Dov'è Mario, si chiedono per tutto il giorno i leader dei partiti, perché fa il difficile, perché ci evita, perché non vuole parlare con noi? Lui infatti si nasconde, nessuno lo vede e nessuno lo sente. Alle sette eccolo al Quirinale: non ha il cappotto, solo un foglio in tasca. Sergio Mattarella lo accoglie nello studio alla Vetrata. «Complimenti e auguri», gli dice il capo dello Stato. «Grazie, credo che ne avrò davvero bisogno». Quando rispunta fuori, nel Salone delle Feste, è già l'ora di cena e i giochi sono fatti: Giuseppe Conte è un reperto di archeologia. Con i corazzieri di sfondo, Draghi sorride, legge l'elenco, dice «buonasera» e risparisce senza altri commenti. E il suo governo parte. Ventitré ministri, nessun segretario, sedici novità, solo sette riconferme, molti big politici utili per l'ancoraggio in Parlamento, ma il cuore dell'esecutivo, quello che conta nel progetto del green deal europeo, è fatto da tecnici. Enrico Giovannini, Vittorio Colao, Daniele Franco, Cristina Messa, anche Roberto Cingolani al super dicastero alla Transizione ecologica, questo è il pacchetto di mischia del professore. Ora si corre: oggi a mezzogiorno il giuramento, poi lo scambio di consegne con il premier uscente con la consegna della campanella, la prossima settimana il voto di fiducia alle Camere.
È il D-day, il giorno del Drago, crocevia di una rivoluzione soft ma profonda. In nove giorni si è rovesciato il Palazzo, Conte è un personaggio in cerca d'autore, il giustizialista Bonafede e la Azzolina «a rotelle» sono stati cancellati. Anche per Arcuri, commissario di tutto, forse non si mette bene, vista la svolta che il nuovo presidente del Consiglio vuole dare al piano vaccini e alla lotta al Covid, per non parlare dell'Ilva e della politica industriale. Nove giorni per imporre la sua linea, concedendo pochissimo. Doveva essere un gabinetto di minoranza con una prospettiva limitata e un programma ridotto a vaccini e Recovery, retto al massimo da benevole astensioni, è diventato un esecutivo di ferro, guidato da un uomo che ha l'appoggio di sette italiani su dieci, forte di una maggioranza mai vista. Adesso però Supermario ha fretta, vuole lasciare il segno. «I problemi non aspettano» e la luna di miele non durerà in eterno.

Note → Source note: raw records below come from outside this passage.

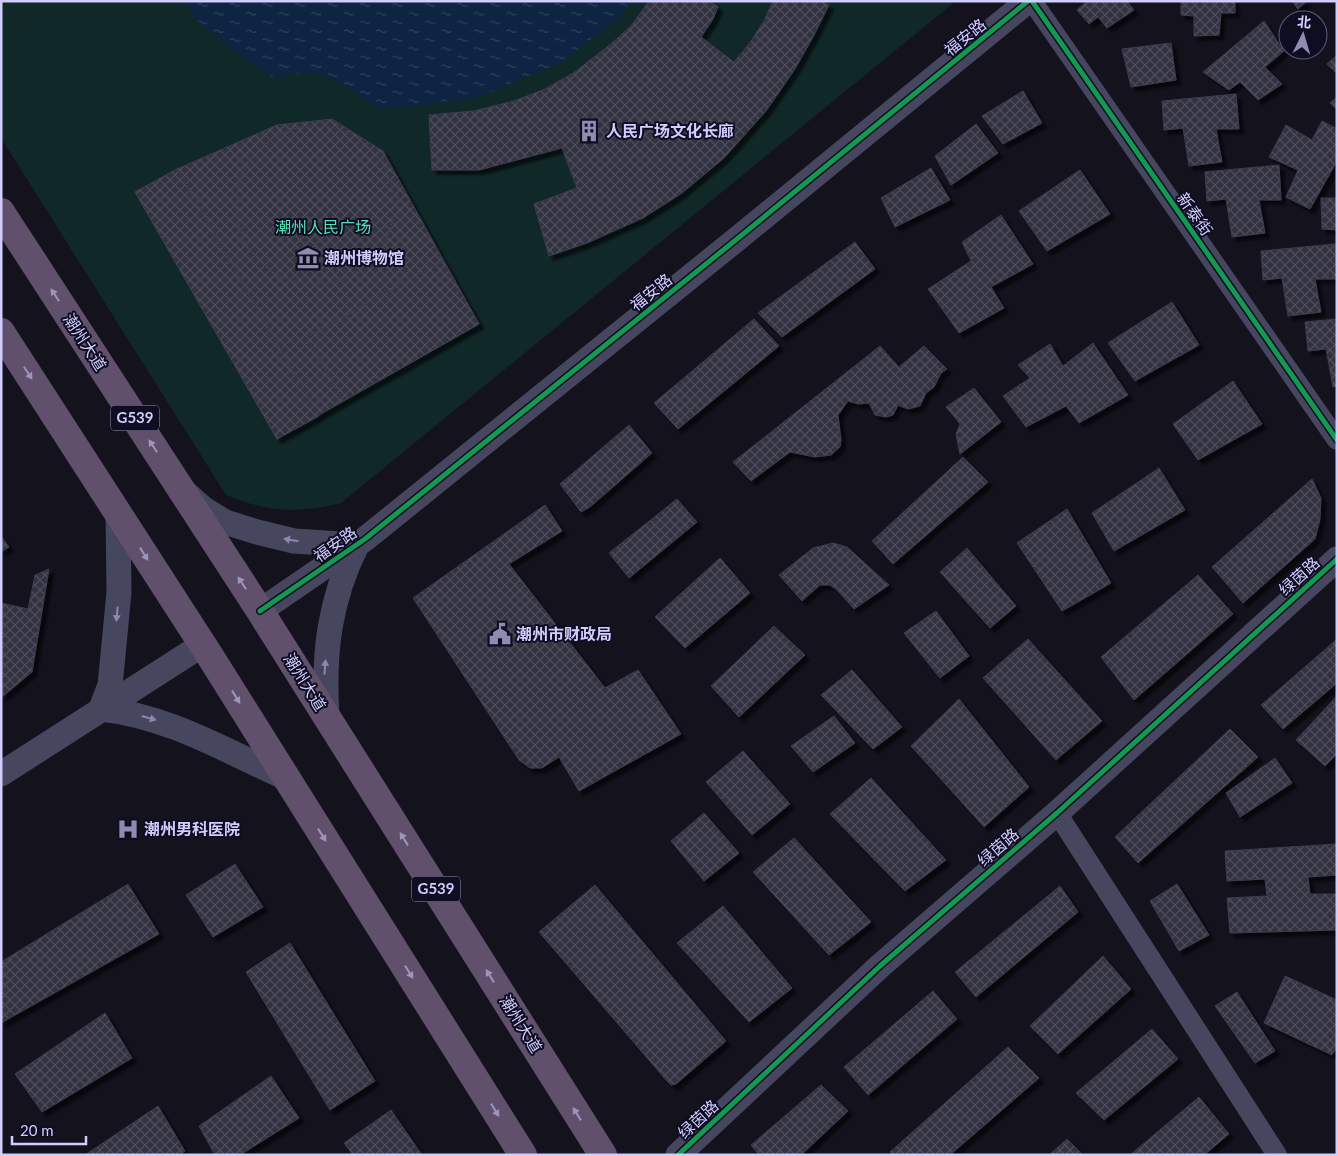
<svg xmlns="http://www.w3.org/2000/svg" width="1338" height="1156" viewBox="0 0 1338 1156" font-family="Lato,'Noto Sans SC',sans-serif">
<defs>
<pattern id="water-ripples" width="26" height="14" patternUnits="userSpaceOnUse" patternTransform="scale(1.25)"><rect width="26" height="14" fill="#0d2443"/><path d="M2 4q2-2 4 0t4 0M15 11q2-2 4 0t4 0" fill="none" stroke="#2f435f"/></pattern>
<pattern id="building-cross-hatch" width="8" height="8" patternUnits="userSpaceOnUse" patternTransform="scale(1.25)"><rect width="8" height="8" fill="#31303f"/><path d="M0 0l8 8M0 8l8-8" fill="none" stroke="#4e4d5c"/></pattern>
<filter id="shadow"><feDropShadow dx="4.5" dy="4.5" stdDeviation="1" flood-color="#0009"/></filter>
</defs>
<rect width="100%" height="100%" fill="#13121d"/>
<path fill="#102827" d="M1,1H956L341,503C298,514 267,512 226,495L1,138Z"/>
<path fill="url(#water-ripples)" d="M185,1H631L621,16L562,62L478,97L405,107L378,109C363,97 340,80 321,75C306,71 289,75 274,78L230,48L198,21Z"/>
<g fill="url(#building-cross-hatch)" stroke="#3e3b51" filter="url(#shadow)">
<path d="M649,1H709L718,7L713,19L701,37L734,62L749,44L764,21L773,1H821L829,5L813,37L795,69L766,111L724,158L682,193L643,218L587,243L549,256L534,204L577,188L562,148L479,170H432L429,115L474,111L514,101L545,89L575,72L612,43L631,26Z"/>
<path d="M1087,1H1127L1134,10L1107,28L1098,17L1089,24L1077,10Z"/>
<path d="M1181,1H1235V13H1221L1219,35L1194,36V16L1181,15Z"/>
<path d="M1292,1H1307L1298,9Z"/>
<path d="M1264,21L1284,51L1265,67L1282,84L1258,100L1240,82L1229,90L1203,72Z"/>
<path d="M1171,43L1176,80L1131,87L1122,49Z"/>
<path d="M1337,55V74L1327,64Z"/>
<path d="M1023,91L1042,123L1003,144L982,116Z"/>
<path d="M1236,94L1239,129H1216L1222,162L1189,166L1183,128L1164,130L1162,101Z"/>
<path d="M1337,97V110L1330,103Z"/>
<path d="M332,119L383,151L479,324L277,439L135,192L177,169L277,125Z"/>
<path d="M1322,121L1337,129V161L1310,209L1286,197L1298,170L1269,157L1286,125L1312,140Z"/>
<path d="M976,124L998,153L951,185L935,156Z"/>
<circle cx="315" cy="205" r="79"/>
<path d="M1279,165L1281,200H1259L1265,233L1232,237L1226,199L1207,201L1205,172Z"/>
<path d="M931,168L950,200L895,227L881,198Z"/>
<path d="M177,169L319,416L277,439L135,192Z"/>
<path d="M1080,170L1110,214L1047,251L1019,211Z"/>
<path d="M1321,198H1337V230L1322,229Z"/>
<path d="M1001,215L1033,264L991,287L1004,308L959,333L928,289L971,261L962,242Z"/>
<path d="M855,242L875,269L782,337L758,313Z"/>
<path d="M1335,244L1337,279H1315L1321,312L1288,316L1282,278L1263,280L1261,251Z"/>
<path d="M443,261L479,324L343,401L307,337Z"/>
<path d="M1172,302L1199,345L1135,381L1108,343Z"/>
<path d="M754,319L779,346L678,429L654,403Z"/>
<path d="M1337,319V386L1333,387L1326,349L1308,351L1305,322Z"/>
<path d="M1093,343L1128,395L1079,423L1066,406L1026,427L1003,396L1030,378L1018,365L1050,344L1063,366Z"/>
<path d="M880,346L899,367L924,346L947,369L941,373L934,387L926,393L920,406L908,409L898,405L893,415L886,417L875,415L869,403L858,404L848,401L838,415L841,440L840,447L831,455L815,457L790,452L751,481L733,462Z"/>
<path d="M1233,381L1262,424L1198,460L1173,424Z"/>
<path d="M974,388L1001,422L960,454L956,434L960,424L946,407Z"/>
<path d="M629,425L652,453L590,507L581,512L560,484Z"/>
<path d="M963,457L988,482L893,564L872,541Z"/>
<path d="M1159,468L1185,510L1114,551L1092,513Z"/>
<path d="M1312,479L1321,498L1320,519L1315,539L1243,603L1212,567Z"/>
<path d="M677,499L697,522L629,578L609,553Z"/>
<path d="M545,505L562,531L509,564L605,688L638,670L681,734L579,791L559,757L542,768H530L519,760L413,598Z"/>
<path d="M1067,509L1111,583L1062,611L1017,543Z"/>
<path d="M1,536L9,547L1,552Z"/>
<path d="M833,543L847,547L889,585L854,609L837,590L830,585H820L802,601L779,575L813,548Z"/>
<path d="M967,548L1016,606L990,628L940,572Z"/>
<path d="M720,558L750,593L685,648L655,617Z"/>
<path d="M49,569L32,672L2,697L1,603L28,609L35,575Z"/>
<path d="M1198,575L1233,614L1134,700L1101,657Z"/>
<path d="M936,611L969,656L940,678L904,633Z"/>
<path d="M774,626L805,655L739,717L711,686Z"/>
<path d="M1028,639L1102,721L1056,760L983,678Z"/>
<path d="M1337,639V683L1283,729L1261,705Z"/>
<path d="M852,670L902,727L873,749L821,695Z"/>
<path d="M1337,696V754L1325,766L1296,740Z"/>
<path d="M959,699L1029,787L984,827L911,746Z"/>
<path d="M834,716L855,743L813,772L791,746Z"/>
<path d="M1230,729L1258,757L1138,863L1115,837Z"/>
<path d="M743,751L790,804L752,835L706,782Z"/>
<path d="M1275,758L1292,783L1240,817L1226,793Z"/>
<path d="M871,778L946,860L905,891L830,814Z"/>
<path d="M704,813L739,853L704,881L671,841Z"/>
<path d="M794,838L871,922L829,955L753,872Z"/>
<path d="M1337,844V875L1308,877L1310,894H1337V930L1230,933L1227,898L1267,896L1265,879L1227,881L1225,851Z"/>
<path d="M235,864L263,907L213,937L186,895Z"/>
<path d="M128,884L159,934L1,1023V962Z"/>
<path d="M1177,884L1209,935L1179,951L1150,901Z"/>
<path d="M595,885L726,1041L676,1084L671,1085L666,1080L539,932Z"/>
<path d="M1060,886L1078,912L976,997L955,972Z"/>
<path d="M723,906L792,988L749,1022L677,943Z"/>
<path d="M290,943L375,1081L330,1110L246,972Z"/>
<path d="M1103,956L1131,989L1058,1054L1030,1026Z"/>
<path d="M1285,976L1337,1000V1046L1332,1055L1264,1023Z"/>
<path d="M933,991L957,1019L868,1095L844,1067Z"/>
<path d="M1237,992L1275,1051L1255,1063L1215,1006Z"/>
<path d="M105,1013L132,1058L42,1112L15,1074Z"/>
<path d="M1152,1029L1178,1059L1104,1120L1076,1093Z"/>
<path d="M1008,1047L1039,1078L950,1155H893L890,1152Z"/>
<path d="M271,1076L299,1118L240,1155H215L199,1126Z"/>
<path d="M821,1085L848,1111L801,1155H759L751,1145Z"/>
<path d="M1199,1097L1229,1134L1204,1155H1130Z"/>
<path d="M158,1106L185,1151L179,1155H85Z"/>
<path d="M391,1110L422,1155H353L344,1143Z"/>
<path d="M1067,1139L1083,1155H1049Z"/>
</g>
<g fill="none" stroke-linecap="round" stroke-linejoin="round">
<g stroke="#46475e" stroke-width="20">
<path d="M1032,1L1337,440"/>
<path d="M1057,813L1277,1155"/>
</g>
<g stroke="#46475e" stroke-width="25">
<path d="M187,494L204,509L225,522L257,532L294,541L357,545C329,601 323,654 327,716"/>
<path d="M118,512L119,592L113,655L110,685L101,709C168,716 226,751 286,778"/>
<path d="M260,611L365,539L737,239L1028,1"/>
<path d="M1,774L202,645"/>
<path d="M678,1155L880,966L1057,813L1337,559"/>
</g>
<g stroke="#60506c" stroke-width="28">
<path d="M1,212L260,611L603,1155"/>
<path d="M1,332L210,656L523,1155"/>
</g>
<g stroke="#0f0d22" stroke-width="8">
<g id="cycleway">
<path d="M1032,1L1337,440"/>
<path d="M260,611L365,539L737,239L1028,1"/>
<path d="M678,1155L880,966L1057,813L1337,559"/>
</g>
</g>
<use href="#cycleway" stroke="#139951" stroke-width="5"/>
</g>
<defs><path id="oneway-solid" d="M-6-.8H1V-3.2L6.5 0L1 3.2V.8H-6Z" transform="scale(1.25)"/></defs>
<g fill="#9e95bd">
<use href="#oneway-solid" transform="translate(55 295) rotate(-123)"/>
<use href="#oneway-solid" transform="translate(28 373) rotate(57)"/>
<use href="#oneway-solid" transform="translate(153 446) rotate(-123)"/>
<use href="#oneway-solid" transform="translate(144 554) rotate(58)"/>
<use href="#oneway-solid" transform="translate(242 583) rotate(-123)"/>
<use href="#oneway-solid" transform="translate(236 697) rotate(58)"/>
<use href="#oneway-solid" transform="translate(322 835) rotate(58)"/>
<use href="#oneway-solid" transform="translate(404 839) rotate(-122)"/>
<use href="#oneway-solid" transform="translate(409 972) rotate(58)"/>
<use href="#oneway-solid" transform="translate(490 976) rotate(-122)"/>
<use href="#oneway-solid" transform="translate(495 1110) rotate(58)"/>
<use href="#oneway-solid" transform="translate(577 1114) rotate(-122)"/>
</g>
<g fill="#8b8aae">
<use href="#oneway-solid" transform="translate(291 540) rotate(-170)"/>
<use href="#oneway-solid" transform="translate(117 614) rotate(95)"/>
<use href="#oneway-solid" transform="translate(325 667) rotate(-86)"/>
<use href="#oneway-solid" transform="translate(149 718) rotate(16)"/>
</g>
<defs>
<g id="building-bare" transform="scale(1.725)"><path d="M-4-6H4V6H1V3H-1V6H-4ZM-2.5-4.3h1.7v1.8h-1.7ZM.8-4.3h1.7v1.8H.8ZM-2.5-1h1.7V.8h-1.7ZM.8-1h1.7V.8H.8Z" fill="#8e8cb0" stroke="#0f0d22" stroke-width="2.5" paint-order="stroke"/></g>
<g id="museum-bare" transform="scale(1.725)"><path d="M0-6L6-3V-2H-6V-3ZM-5-1h2V3h-2ZM-1-1h2V3h-2ZM3-1h2V3H3ZM-6 4H6V6H-6Z" fill="#8e8cb0" stroke="#0f0d22" stroke-width="2.5" paint-order="stroke"/></g>
<g id="civic-bare" transform="scale(1.725)"><path d="M-.6-6.5H3V-4.5H.6V-3L4-1V1h2V6H-6V1h2V-1L-.6-3ZM-1.2 2.5V6h2.4V2.5Z" fill="#8e8cb0" stroke="#0f0d22" stroke-width="2.5" paint-order="stroke"/></g>
<g id="hospital-bare" transform="scale(1.725)"><path d="M-5-5h3v3.5h4V-5h3V5h-3V1.5h-4V5h-3Z" fill="#8e8cb0" stroke="#0f0d22" stroke-width="2.5" paint-order="stroke"/></g>
</defs>
<g fill-rule="evenodd">
<use href="#building-bare" x="589" y="131"/>
<use href="#museum-bare" x="308" y="258"/>
<use href="#civic-bare" x="500" y="634"/>
<use href="#hospital-bare" x="128" y="829"/>
</g>
<g text-anchor="middle" stroke-width="4" stroke-linejoin="round" paint-order="stroke">
<g fill="#0f0d22" stroke="#9693bd" stroke-width="1">
<rect x="111" y="405.5" width="48" height="25" rx="4"/>
<rect x="412" y="876.5" width="48" height="25" rx="4"/>
</g>
<g font-size="15" font-weight="bold" fill="#d0cdff">
<text x="135" y="423">G539</text>
<text x="436" y="894">G539</text>
</g>
<g font-size="16" fill="#d0cdff" stroke="#0f0d22">
<text transform="translate(965 37) rotate(-39)" y="6">福安路</text>
<text transform="translate(1195 214) rotate(55)" y="6">新泰街</text>
<text transform="translate(651 292) rotate(-39)" y="6">福安路</text>
<text transform="translate(85 342) rotate(57)" y="6">潮州大道</text>
<text transform="translate(335 544) rotate(-35)" y="6">福安路</text>
<text transform="translate(1299 576) rotate(-42)" y="6">绿茵路</text>
<text transform="translate(305 682) rotate(58)" y="6">潮州大道</text>
<text transform="translate(998 847) rotate(-41)" y="6">绿茵路</text>
<text transform="translate(521 1024) rotate(58)" y="6">潮州大道</text>
<text transform="translate(698 1119) rotate(-43)" y="6">绿茵路</text>
</g>
<g font-size="16" font-weight="bold" fill="#d0cdff" stroke="#0f0d22" text-anchor="start">
<text x="606" y="137">人民广场文化长廊</text>
<text x="324" y="264">潮州博物馆</text>
<text x="516" y="640">潮州市财政局</text>
<text x="144" y="835">潮州男科医院</text>
</g>
<g font-size="16" fill="#58e0b5" stroke="#0f0d22">
<text x="323" y="233">潮州人民广场</text>
</g>
</g>
<rect width="1338" height="1156" fill="none" stroke="#d0cdff" stroke-width="5"/>
<g transform="translate(1303 35) rotate(5)"><circle r="24" fill="#0f0d22" stroke="#5c5a7a"/>
<path d="M0-4L9 19L0 12L-9 19Z" fill="#8e8cb0"/>
<text y="-8" font-size="14" font-weight="bold" text-anchor="middle" fill="#d0cdff">北</text>
</g>
<path d="M12 1136v8h74v-8" fill="none" stroke="#d0cdff" stroke-width="2.5"/>
<text x="20" y="1136" font-size="15" fill="#d0cdff" stroke="#0f0d22" stroke-width="4" paint-order="stroke">20 m</text>
</svg>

Dunque alla fine i partiti sono in squadra e sono il doppio dei tecnici, ma pesano la metà. E soprattutto sono rimasti ai margini nella gestazione dell'esecutivo. Li ha consultati due volte, li ha ascoltati, poi gli ha presentato a grandi linee il suo progetto, però niente particolari, il pacchetto è da accettare a busta chiusa. In questi giorni ha resistito a diverse forme di pressing, nascondendosi, lavorando da solo tra gli uffici da governatore onorario di Bankitalia, a Palazzo Koch, la foresteria del comando generale dei carabinieri in via Romania e la sua casa nella campagna umbra, dove è tornato regolarmente tutte le sere.
Dov'è Mario, si chiedevano stamattina presto alcuni segretari di partito, prima di lanciare l'ultimo assalto. Era a Città della Pieve e faceva colazione con figli e nipoti, prima di ripartire alle sette e mezzo per Roma. Un'altra giornata da subacqueo, una presenza forte e invisibile, i ritocchi alla lista prima di sciogliere la riserva. Con il Colle un contatto costante. Draghi ha reclutato i tecnici, le persone che ritiene adatte per provare a salvare il Paese, Mattarella si è occupato dei politici. Molto spazio nominale ai partiti, pochi portafogli pesanti. Via i ministri più discussi, come appunto la Azzolina e Bonafede, via pure Gualtieri perché serve un cambio di passo per l'economia. Il Quirinale invece ha spinto per la «continuità» nei settori chiave Esteri-Interno-Difesa, allargando l'ombrello anche sopra Roberto Speranza. In tempo di Covid meglio non cambiare.
Alla fine si dichiarano contenti tutti, pure i grillini che non hanno ottenuto la Transizione ecologica, pure
Salvini che ha dovuto accettare una delegazione leghista molto giorgettiana. E pure i fotografi nel cortile del Quirinale. «In bocca al lupo, presidente». Lui ha fermato la macchina e aperto lo sportello. «Crepi il lupo».